There is no guarantee, in any case, that AMLO's lead will hold until July.
Calderon, the PAN candidate, is lurking within striking distance, and Mexico may well buck the Latin American populist trend, instead emulating its NAFTA partners, the United States and Canada, by electing another fiscal conservative.
A one-time banking executive, Calderon managed to win his party's nomination for the presidency despite the opposition of Fox, who is constitutionally barred from seeking re-election.
This odd conjunction of circumstances enables Calderon to run both for and against his own party's record.
But he has a long, hard road ahead. In last Sunday's local elections in a key, largely urban state — Estado de Mexico — his party finished in third place, while Lopez Obrador's PRD vaulted ahead, very nearly outpolling the PRI, in what had been viewed as a fortress of PRI support.

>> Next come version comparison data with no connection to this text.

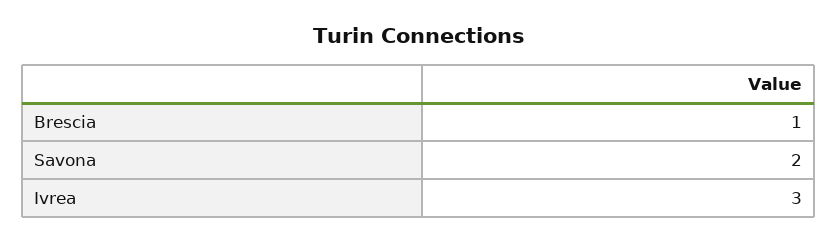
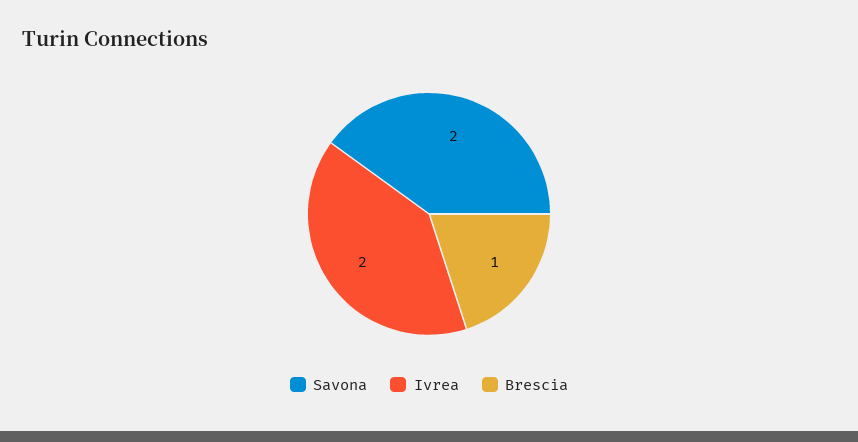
  {
    "Brescia": 1,
    "Savona": 2,
-   "Ivrea": 3
+   "Ivrea": 2
  }

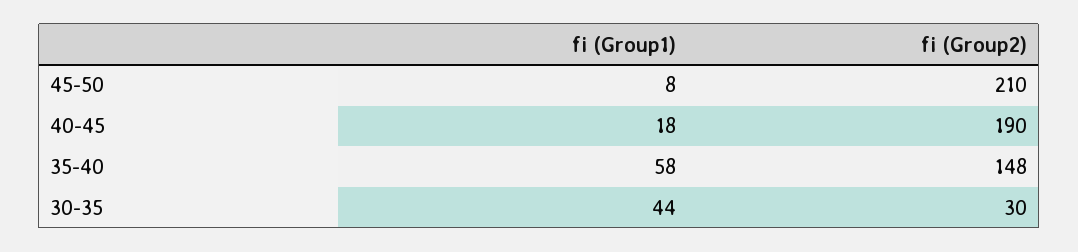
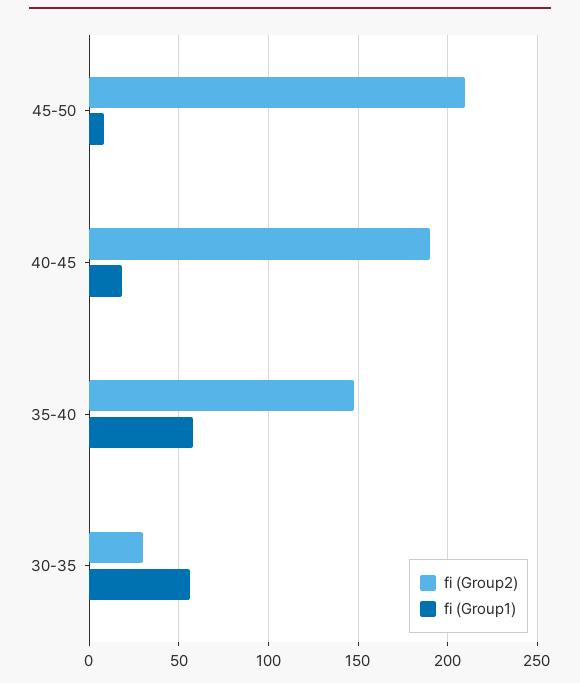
  {
    "fi (Group1)": {
      "45-50": 8,
      "40-45": 18,
      "35-40": 58,
-     "30-35": 44
+     "30-35": 55
    },
    "fi (Group2)": {
      "45-50": 210,
      "40-45": 190,
      "35-40": 148,
      "30-35": 30
    }
  }

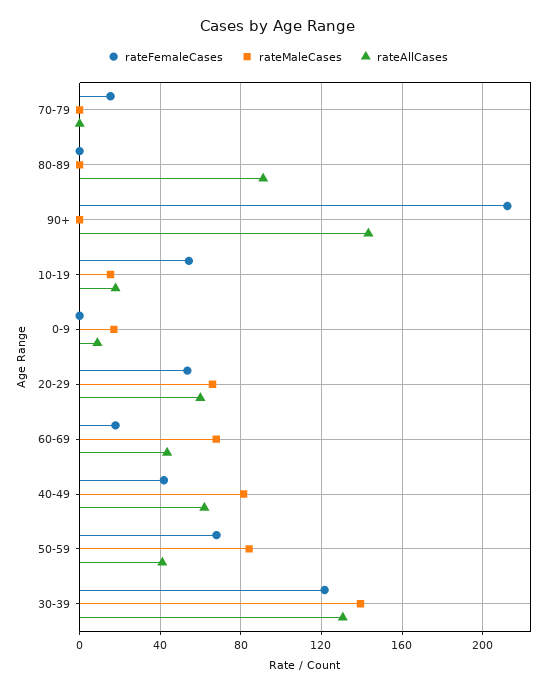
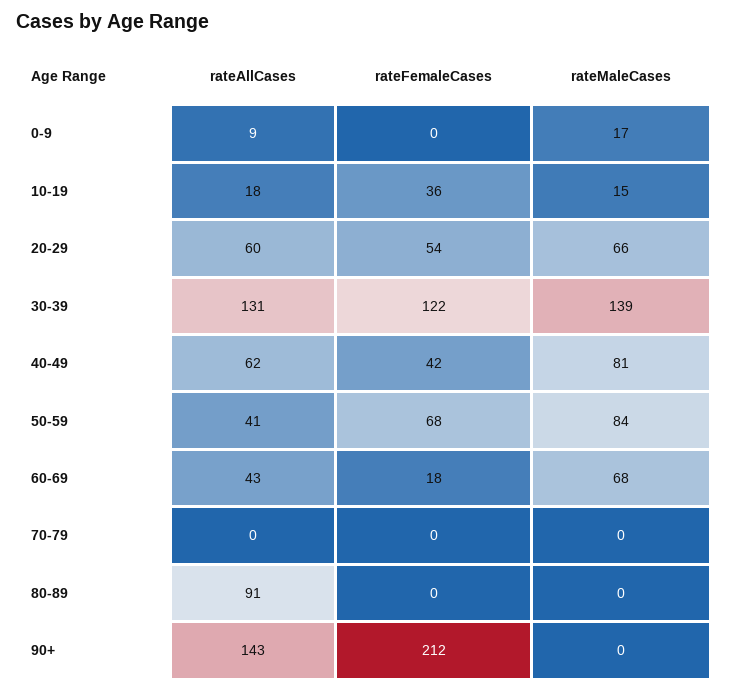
  {
    "rateFemaleCases": {
-     "70-79": 15,
+     "70-79": 0,
      "80-89": 0,
      "90+": 212,
-     "10-19": 55,
+     "10-19": 36,
      "0-9": 0,
      "20-29": 54,
      "60-69": 18,
      "40-49": 42,
      "50-59": 68,
      "30-39": 122
    },
    "rateMaleCases": {
      "70-79": 0,
      "80-89": 0,
      "90+": 0,
      "10-19": 15,
      "0-9": 17,
      "20-29": 66,
      "60-69": 68,
      "40-49": 81,
      "50-59": 84,
      "30-39": 139
    },
    "rateAllCases": {
      "70-79": 0,
      "80-89": 91,
      "90+": 143,
      "10-19": 18,
      "0-9": 9,
      "20-29": 60,
      "60-69": 43,
      "40-49": 62,
      "50-59": 41,
      "30-39": 131
    }
  }

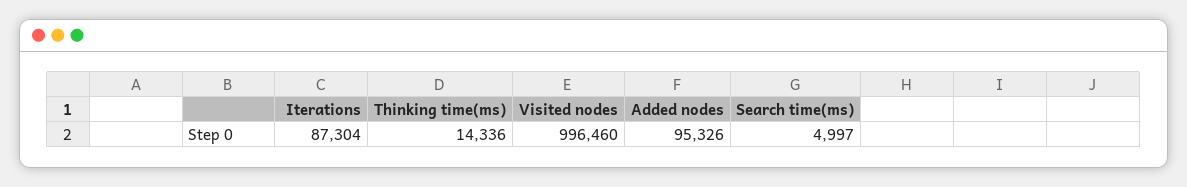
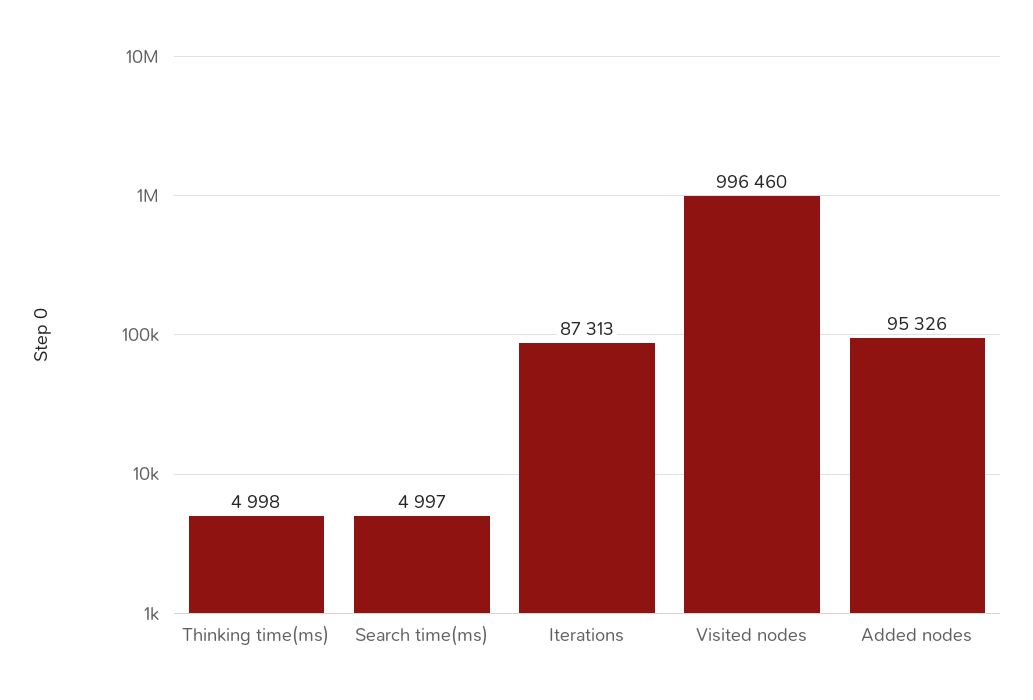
  {
-   "Iterations": 87304,
+   "Iterations": 87313,
-   "Thinking time(ms)": 14336,
+   "Thinking time(ms)": 4998,
    "Visited nodes": 996460,
    "Added nodes": 95326,
    "Search time(ms)": 4997
  }

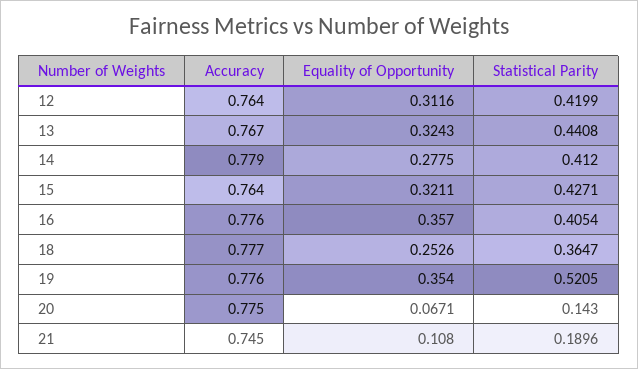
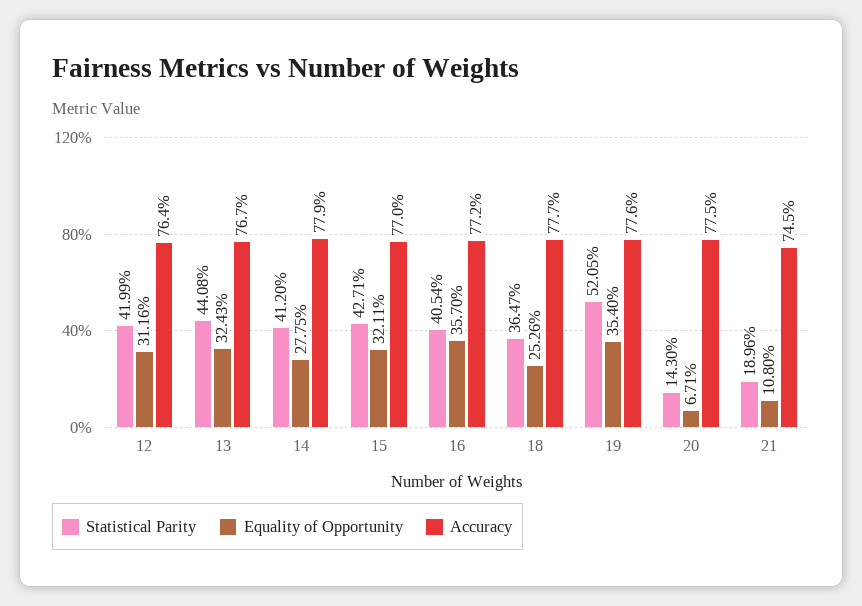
  {
    "Accuracy": {
      "12": 0.764,
      "13": 0.767,
      "14": 0.779,
-     "15": 0.764,
+     "15": 0.77,
-     "16": 0.776,
+     "16": 0.772,
      "18": 0.777,
      "19": 0.776,
      "20": 0.775,
      "21": 0.745
    },
    "Equality of Opportunity": {
      "12": 0.3116,
      "13": 0.3243,
      "14": 0.2775,
      "15": 0.3211,
      "16": 0.357,
      "18": 0.2526,
      "19": 0.354,
      "20": 0.0671,
      "21": 0.108
    },
    "Statistical Parity": {
      "12": 0.4199,
      "13": 0.4408,
      "14": 0.412,
      "15": 0.4271,
      "16": 0.4054,
      "18": 0.3647,
      "19": 0.5205,
      "20": 0.143,
      "21": 0.1896
    }
  }

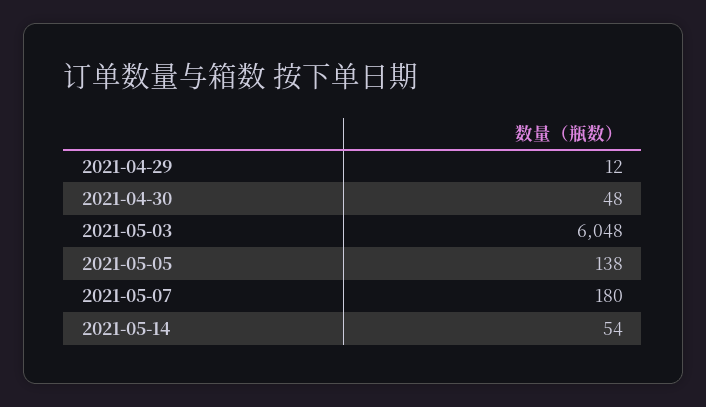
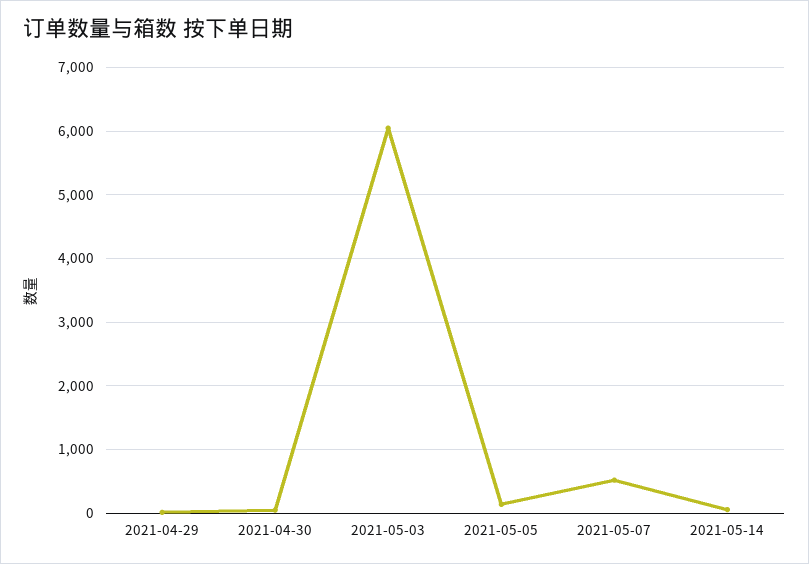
  {
    "2021-04-29": 12,
    "2021-04-30": 48,
    "2021-05-03": 6048,
    "2021-05-05": 138,
-   "2021-05-07": 180,
+   "2021-05-07": 500,
    "2021-05-14": 54
  }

No matter which candidate triumphs in July, however, few observers expect truly dramatic policy changes, if only because the U.S. relationship looms so large for this land.
AMLO might push economic nationalism a little harder, observers here say, but Mexico is not Venezuela — it's much more dependent on the U.S.A., for one thing — and none of the candidates would likely risk inflicting serious damage to relations with Washington.
"In no case would they go the route of confrontation," says Campa.
Perhaps, then, the most significant aspect of the race for the Mexican presidency in the year 2006 is that there is any doubt at all about its outcome.
A dozen years ago, there would not have been.